L'ancien gouverneur du Nord-Kivu, Carly Nzanzu Kasivita

L’ancien gouverneur du Nord-Kivu, Carly Nzanzu Kasivita, estime que l’état de siège ne constitue pas une réponse durable à la crise sécuritaire dans l’Est de la République démocratique du Congo. Selon lui, les défis auxquels fait face la région nécessitent des réformes structurelles plutôt que le maintien d’un régime d’exception.

Le vice-président de la commission défense et sécurité de l’Assemblée, Carly Nzanzu Kasivita, a réaffirmé son opposition à l’état de siège, estimant que cette mesure exceptionnelle ne répond pas aux causes profondes de l’insécurité dans l’Est de la République démocratique du Congo. Pour cet élu du territoire de Beni, la priorité devrait être accordée à des solutions structurelles capables d’apporter une paix durable.

Selon lui, les difficultés auxquelles est confrontée la région dépassent la seule question de la gestion militaire ou civile. Il considère que le véritable débat ne porte plus sur le maintien ou non de l’état de siège, mais sur la capacité des autorités à proposer des réponses crédibles et durables aux problèmes sécuritaires.

 « Le régime de l’état de siège restreint beaucoup de choses. Il n’y a pas que le pouvoir politique qui est mis à mal, mais il y a aussi des droits individuels qui sont mis en difficulté. Et donc les gens souhaiteraient évidemment revivre leur liberté comme ça a été dans l’État. Je suis de la majorité qui gouverne, mais je n’ai jamais soutenu le vote de l’état de siège pour plusieurs raisons. Parce que, effectivement, je l’ai dit, pour des problèmes structurels, il faut des réponses structurelles. Je suis de ceux qui pensent qu’on peut trouver une solution à la sécurité du pays autrement que dans un régime d’exception », a-t-il déclaré lors  du Space live organisé par le journaliste Stanis Bujakera mardi 4 aout 2026.

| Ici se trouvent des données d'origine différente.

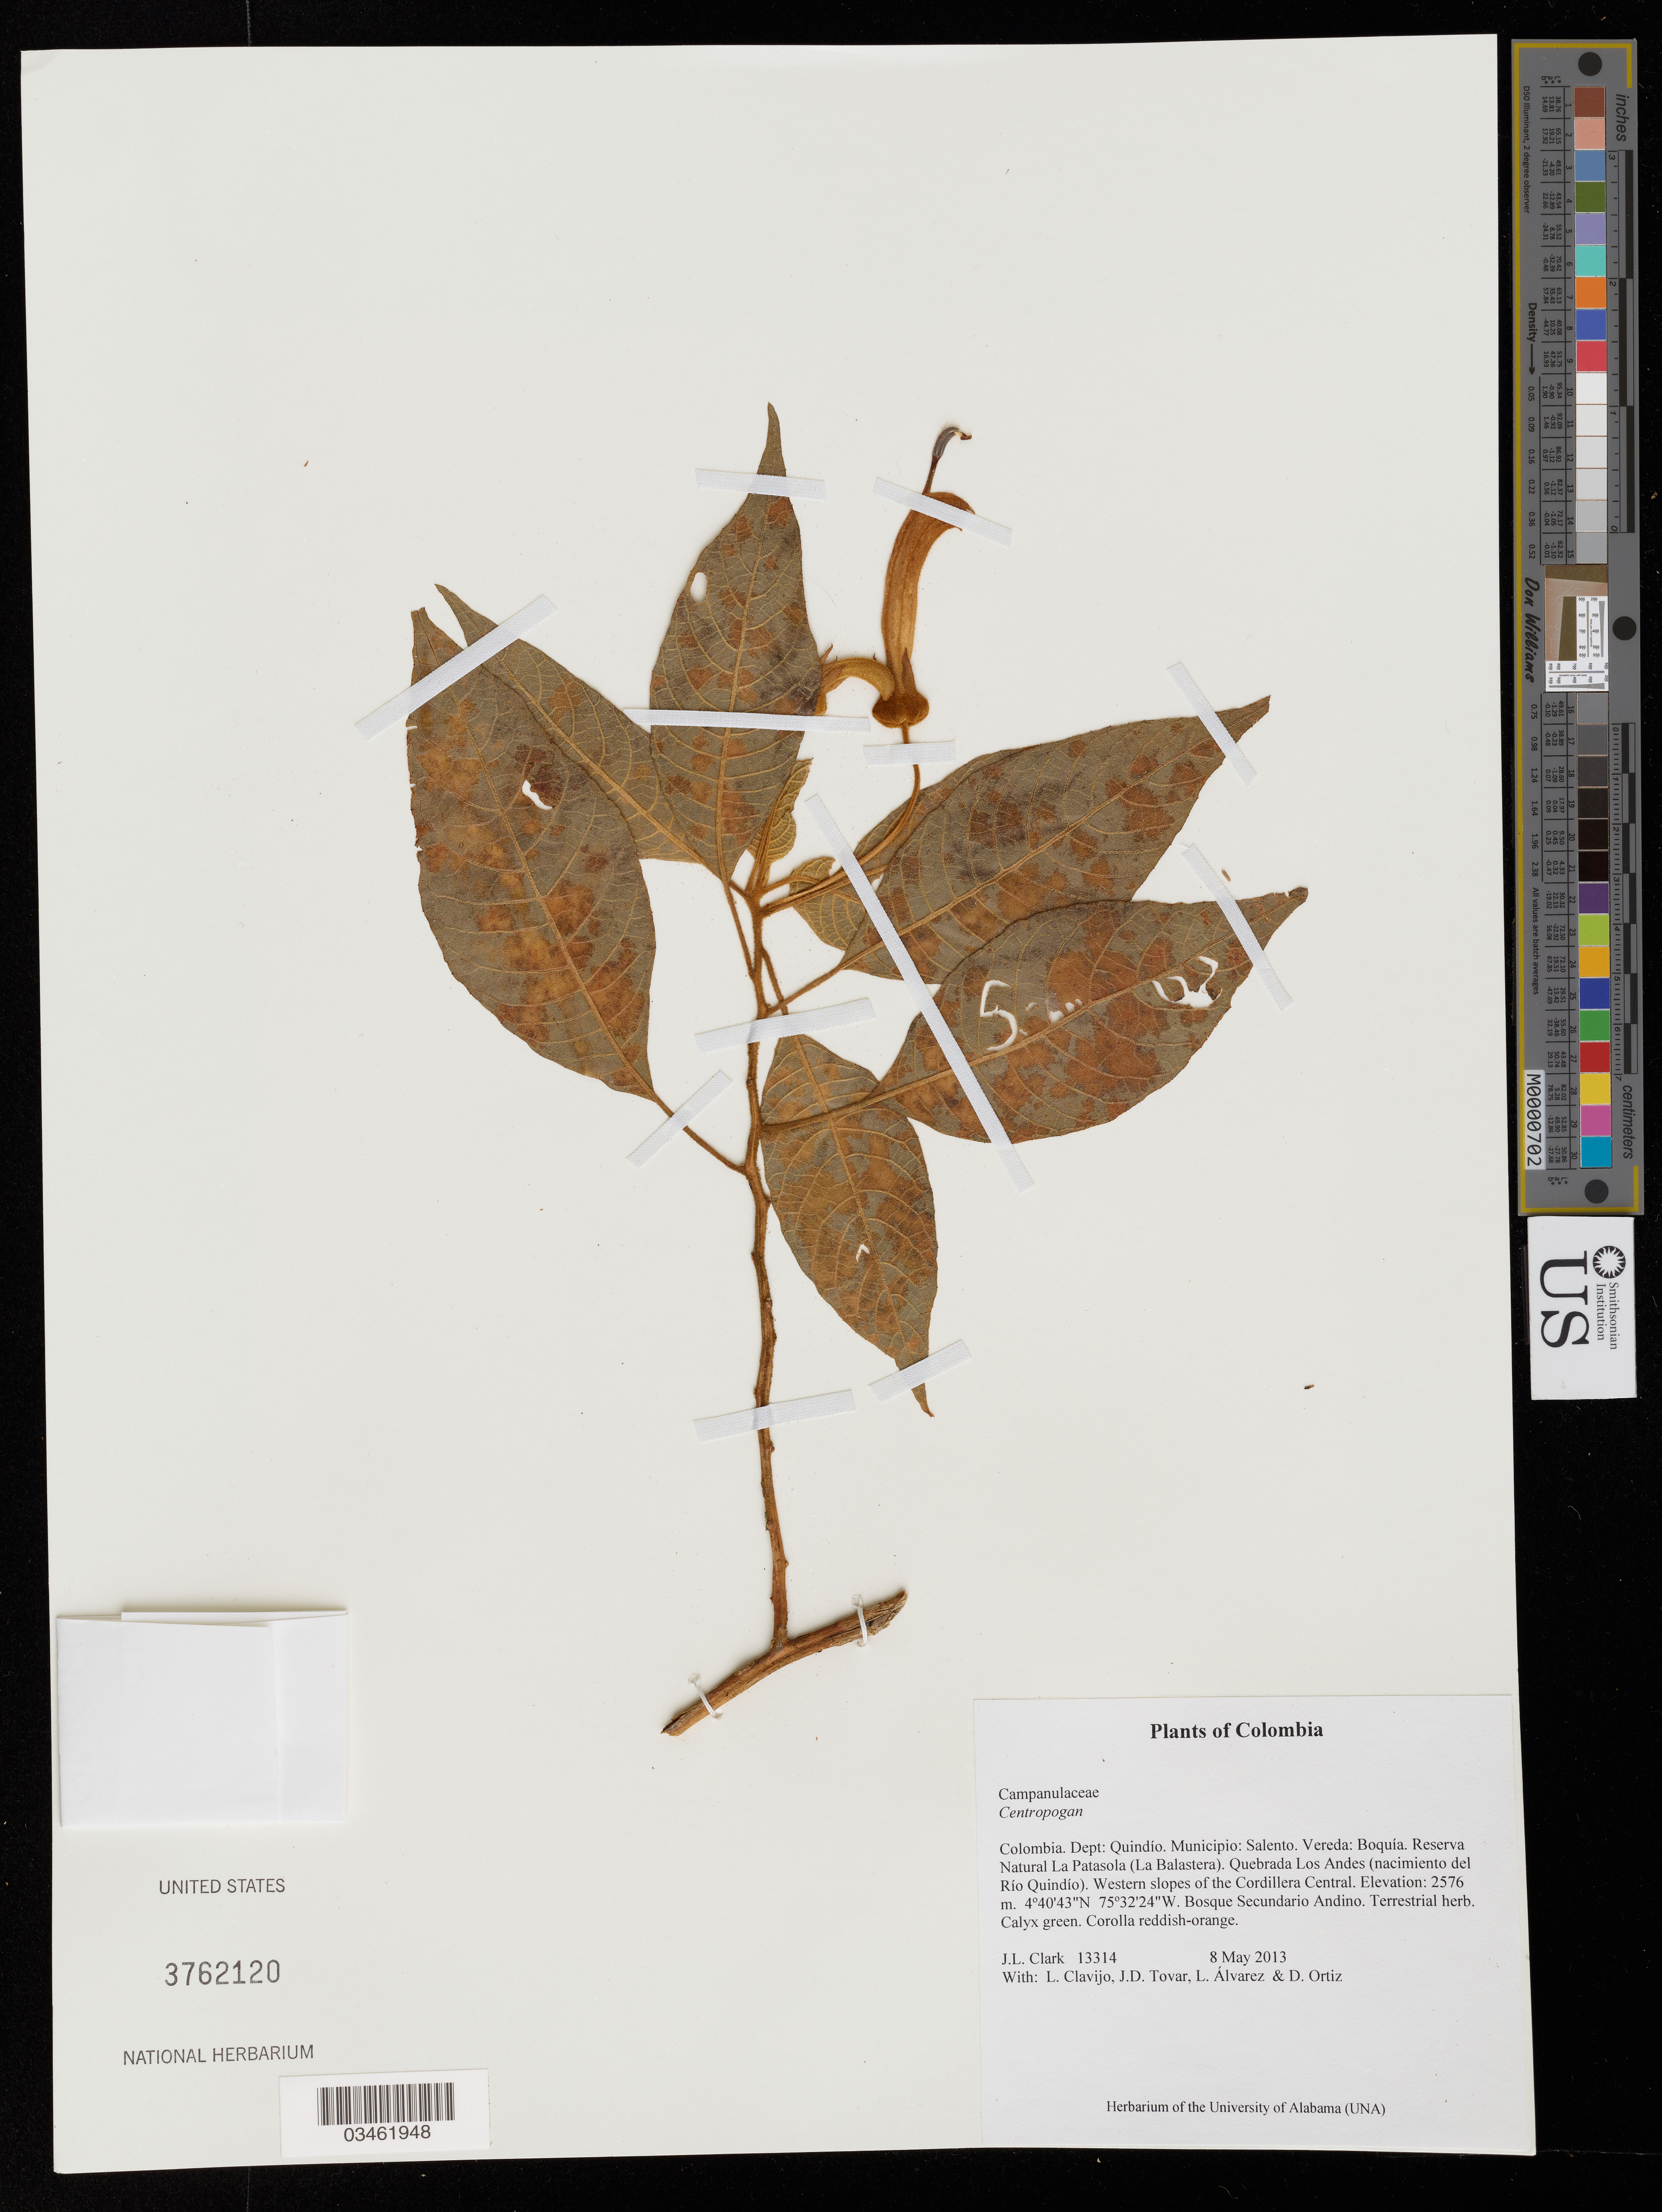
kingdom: Plantae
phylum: Tracheophyta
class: Magnoliopsida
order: Asterales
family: Campanulaceae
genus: Centropogon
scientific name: Centropogon sp.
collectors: J. L. Clark, L. Clavijo, J. Tovar, L. Alvarez & D. Ortiz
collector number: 13314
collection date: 2013-05-08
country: Colombia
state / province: Quindío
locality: Dept: Quindío. Municipio: Salento. Vereda: Boquía. Reserva Natural La Patasola (La Balastera). Quebrada Los Andes (nacimiento del Río Quindío). Western slopes of the Cordillera Central.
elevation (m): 2576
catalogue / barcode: US 3762120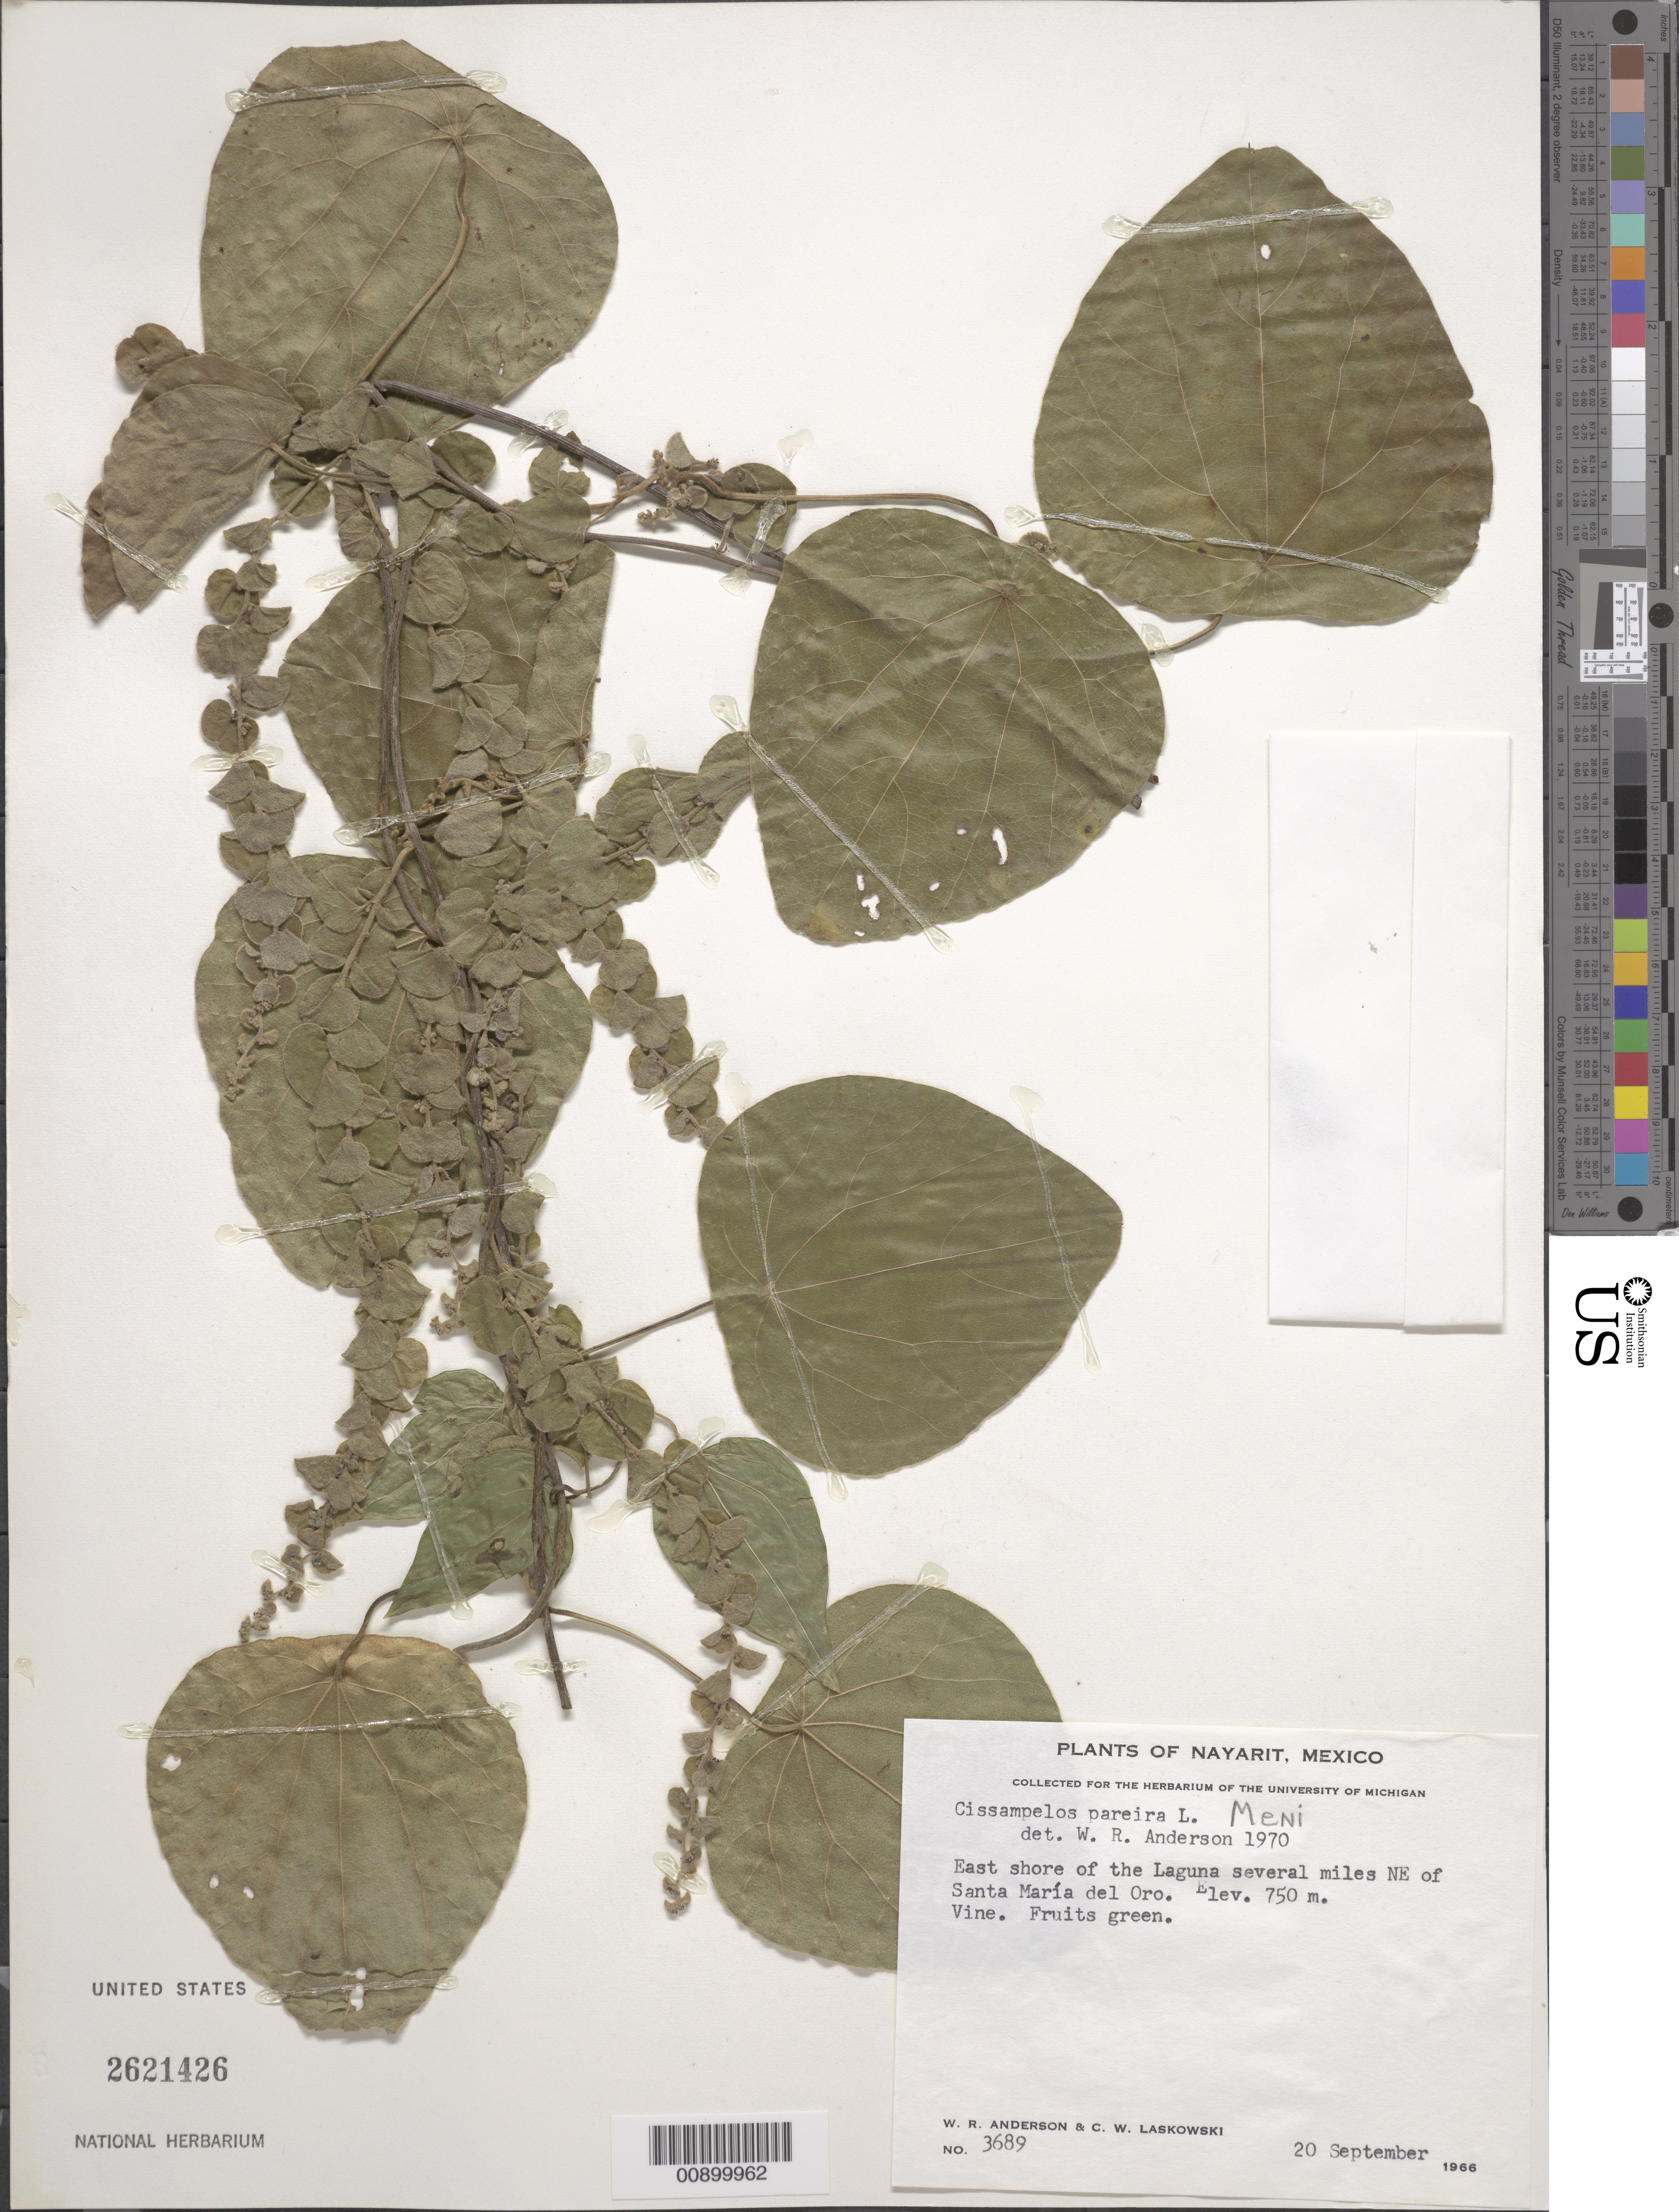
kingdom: Plantae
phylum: Tracheophyta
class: Magnoliopsida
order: Ranunculales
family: Menispermaceae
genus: Cissampelos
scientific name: Cissampelos pareira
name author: L.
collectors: W. R. Anderson & C. Laskowski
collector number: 3689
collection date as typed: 20 Sep 1966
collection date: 1966-09-20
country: Mexico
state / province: Nayarit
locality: East shore of the Laguna several miles NE of Santa María del Oro, Nayarit.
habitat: East shore of the Laguna.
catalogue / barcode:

L’ancien gouverneur a également comparé la gestion de la province sous état de siège à celle d’une administration civile. Sans remettre en cause les autorités militaires, il estime que le principal enjeu réside dans l’efficacité de la gouvernance et la capacité des institutions à répondre aux attentes de la population.

À ses yeux, que l’administration soit militaire ou civile, les habitants attendent avant tout des résultats concrets en matière de sécurité, de protection des civils et de restauration de l’autorité de l’État.

 « Je crois qu’il n’y a pas de comparaison avec le gouverneur civil, parce qu’en fait, les gouverneurs militaires ne sont pas contrôlés par les assemblées provinciales. Ils décident en fonction de leur convenance sur le terrain. Mais quand il y a un gouverneur civil, il y a une assemblée qui contrôle. Vous ne pouvez pas décider sans l’assemblée provinciale d’abord. Et il y a aussi ce contrôle citoyen qu’aujourd’hui, la population ne fait pas. Si on doit regarder l’essentiel, s’il faut faire la comparaison, nous étions plus présents auprès de la population que, évidemment, le régime militaire », a-t-il soutenu.

Pour Carly Nzanzu Kasivita, l’état de siège apparaît davantage comme une réponse imposée par les circonstances que comme une solution durable à la crise sécuritaire qui secoue les provinces du Nord-Kivu et de l’Ituri. Il plaide ainsi pour une approche de fond, fondée sur des réformes structurelles, afin de répondre durablement aux causes de l’instabilité dans l’Est du pays.